Re: [PATCH 2/4] swiotlb: Add a new cc-swiotlb implementation for Confidential VMs
From: Guorui Yu
Date: Tue Jan 31 2023 - 21:08:59 EST
在 2023/2/1 01:16, Andi Kleen 写道:
>No, this cannot guarantee we always have sufficient TLB caches, so we
can also have a "No memory for cc-swiotlb buffer" warning.
It's not just a warning, it will be IO errors, right?
Yes, they are IO errors, but unsustainable such IO errors are not fatal
in my limited testing so far, and the system can survive after through
them. Again, legacy swiotlb occasionally suffers from TLB starvation.

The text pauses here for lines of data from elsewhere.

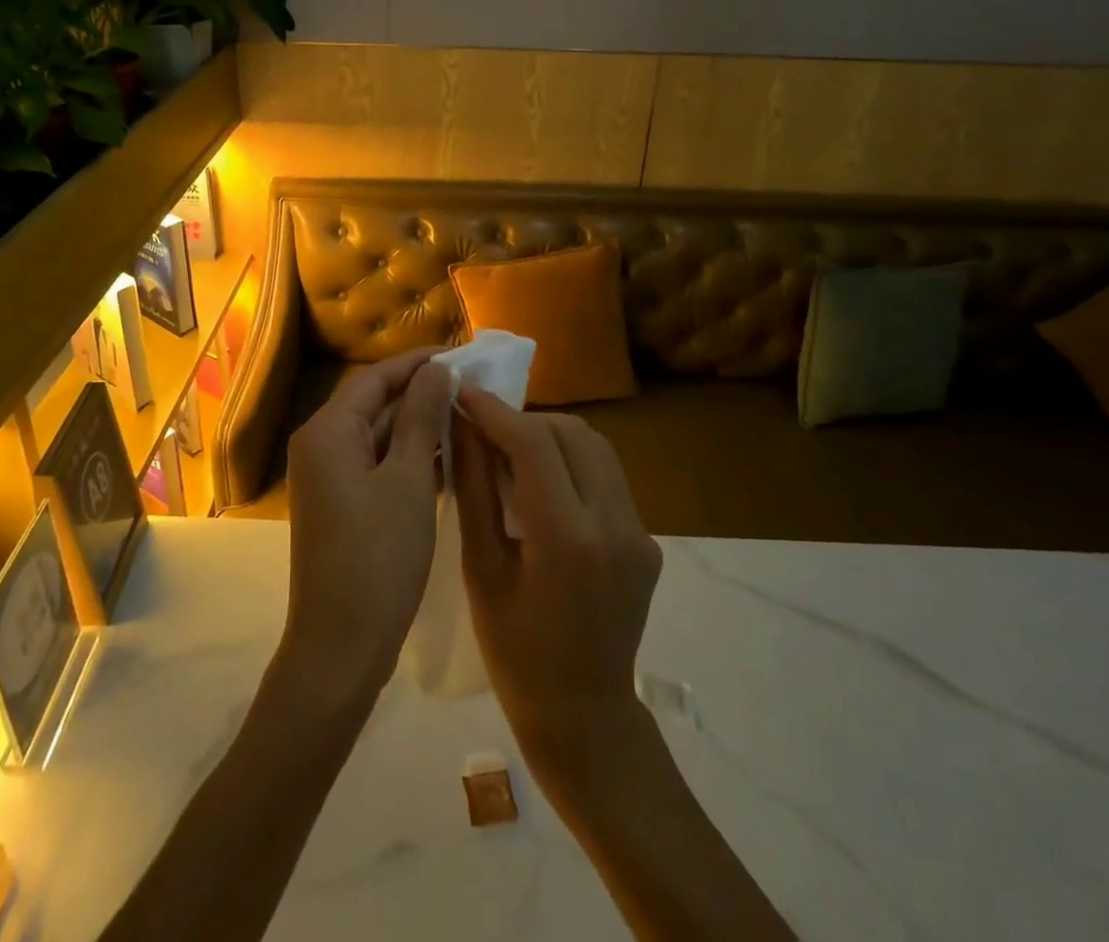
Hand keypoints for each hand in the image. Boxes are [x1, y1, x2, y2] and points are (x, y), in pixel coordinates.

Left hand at [280, 349, 452, 706]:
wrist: (341, 645)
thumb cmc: (378, 556)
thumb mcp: (408, 480)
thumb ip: (421, 418)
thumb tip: (436, 371)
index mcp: (328, 431)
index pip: (375, 378)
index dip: (418, 363)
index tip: (461, 353)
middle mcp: (321, 445)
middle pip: (374, 403)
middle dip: (421, 392)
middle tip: (472, 383)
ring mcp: (329, 476)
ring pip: (378, 434)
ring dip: (418, 424)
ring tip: (469, 413)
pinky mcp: (341, 503)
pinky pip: (377, 463)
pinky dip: (408, 456)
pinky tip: (449, 455)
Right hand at [451, 389, 662, 787]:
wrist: (585, 717)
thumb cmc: (515, 653)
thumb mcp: (482, 570)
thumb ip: (475, 490)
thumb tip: (463, 427)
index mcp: (567, 538)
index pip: (534, 442)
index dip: (495, 410)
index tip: (462, 392)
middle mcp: (614, 524)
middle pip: (570, 432)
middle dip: (522, 419)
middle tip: (483, 429)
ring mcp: (639, 531)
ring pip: (595, 446)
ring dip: (550, 434)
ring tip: (510, 451)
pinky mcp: (646, 538)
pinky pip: (607, 475)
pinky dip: (571, 460)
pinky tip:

However, if dynamic allocation of TLB is not allowed at all, the system
will be more likely to be overwhelmed by a large of bursting IOs and
unable to respond. Such problems are generally transient, so it is
difficult to reproduce and debug in a production environment. Users can
only set an unreasonably large fixed size and REBOOT to mitigate this
problem as much as possible.
But I want to emphasize that in this case, the current implementation
is no worse than the legacy implementation. Moreover, dynamic TLB
allocation is more suitable for situations where more disks/network
devices will be hotplugged, in which case you cannot pre-set a
reasonable value.
That's a reasonable stand point, but have to emphasize that is
"probabilistic" in all the descriptions and comments.
Agreed, but one point to add is that the user can adjust the water level
setting to reduce the possibility of interrupt context allocation TLB
failure.
According to the current design, the kthread will be awaken to allocate
new TLBs when it is lower than half of the water level, so more flexible
room can be left by increasing the water level.
I assume you did some stress testing (E.g. all cores submitting at full
bandwidth) to validate that it works for you?
-Andi
Yes, I tested by fio with different block sizes, iodepths and job
numbers on my testbed.
And I have noticed that there are some "IO errors" of `No memory for
cc-swiotlb buffer` in the beginning of the test, but it will be
eventually disappeared as long as there are enough free memory.
Thanks for your time,
Guorui